Het bestaat uit allerlei politieke partijen, dus alle groene partijen van alle lidstaten hebben
zich verzameld zijn in het Europees Parlement weer samen een groene partij.
- Wetgevende macht: beslist samen met de Raad over wetgeving en begroting (‘gewone
wetgevingsprocedure’): het democratische gehalte van de EU is door de uitbreidende
macht van het Europees Parlement erg toegenomen. Omdat er is beslist bij het Verdrag
van Lissabon dat een hele hoop van de bevoegdheden die vroeger tot de lidstaten
behoren nu tot de EU behoren. Er wordt dan gebruik gemaakt van de gewone
wetgevingsprocedure. Er wordt gestemd door de Raad en het Europees parlement
samen en met gekwalificeerde meerderheid van de stemmen
- Democratische controle op alle EU werkzaamheden. Zij kunnen dus vragen stellen,
officieel alleen aan de commissie maar in de praktijk ook aan andere instellingen.
- Kan naar het HvJ stappen, en daarmee kunnen zij bepaalde zaken afdwingen. Zij kunnen
ook de commissie laten aftreden als er niet genoeg vertrouwen zijn en kunnen de
begroting afkeuren. De belangrijkste instellingen kunnen naar het HvJ en daarmee
bepaalde zaken afwingen.
De Europese rechter
- HvJ (en AGs), het Gerecht, gespecialiseerde rechtbanken
- ‘Verzekert de eerbiediging van het recht bij de uitlegging en toepassing van verdragen’,
art. 19(1).
- Arresten zijn collegiaal
- Interpretatiestijl: teleologisch (‘effet utile’): dus bijvoorbeeld er is jurisprudentie over een
verplichting tot bescherming van een milieugebied. Dan zal het HvJ kijken naar wat is de
doelstelling van deze richtlijn. Als de doelstelling is het beschermen van het milieu, dan
moet het ook in het licht van deze doestelling worden uitgelegd. Deze manier van
interpretatie is heel belangrijk en maakt de jurisprudentie heel dynamisch. Het heeft
enorm bijgedragen aan de ontwikkeling van het Europese recht.
We hebben dus ook van alle lidstaten een rechter die vertegenwoordigd is in de Europese
instellingen. Naast het HvJ heb je het Gerecht en dat is het soort eerste beroep.

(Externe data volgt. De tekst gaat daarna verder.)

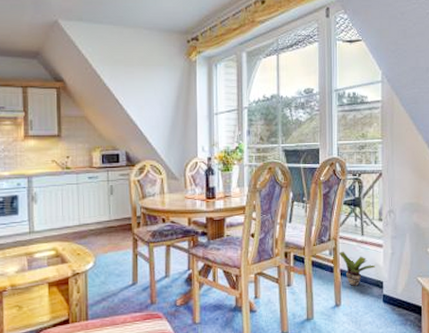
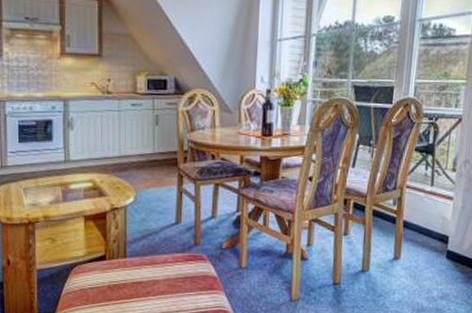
potted plant: present [339,251,375,286] -> none [403,201,442,239]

Bijvoorbeeld, in mededingingszaken als bijv. Google een boete heeft gekregen vanwege
monopoliegedrag, dan zullen zij daartegen in beroep gaan en dat komt dan in eerste
instantie terecht bij het Gerecht. De meer constitutionele zaken, dus zowel prejudiciële
vragen en inbreukprocedures worden alleen gewezen door het HvJ. HvJ is een soort hoger
beroep. Het HvJ hebben een monopolie op het uitleggen van Europees recht. Dit komt
uitgebreid aan bod in HC10.
Andere (belangrijke) instellingen
1. Hoge vertegenwoordiger van de Unie voor buitenlandse zaken en
veiligheidsbeleid: is een vrij nieuwe instelling. Dat is een soort minister van
buitenlandse zaken.
2. Europese Centrale bank: voorzitter is nu Christine Lugarde. De ECB is onafhankelijk,
moet onafhankelijk zijn en voert het monetaire beleid van de EU. Het heeft een enorme
belangrijke positie. Zij bepalen de rente etc. Deze bevoegdheden leveren af en toe
spanning uit. Zo hebben we ook een zaak die is gewezen door het Duitse constitutionele
Hof. Het ging over het opkopen van grote staatsschulden van lidstaten en Duitsland vond
dat de ECB daarmee buiten zijn bevoegdheden was getreden. Zij vonden dat zij juist
economisch beleid, begrotingsbeleid, uitvoerde en geen monetair beleid. Economisch
beleid behoort juist weer tot de lidstaten.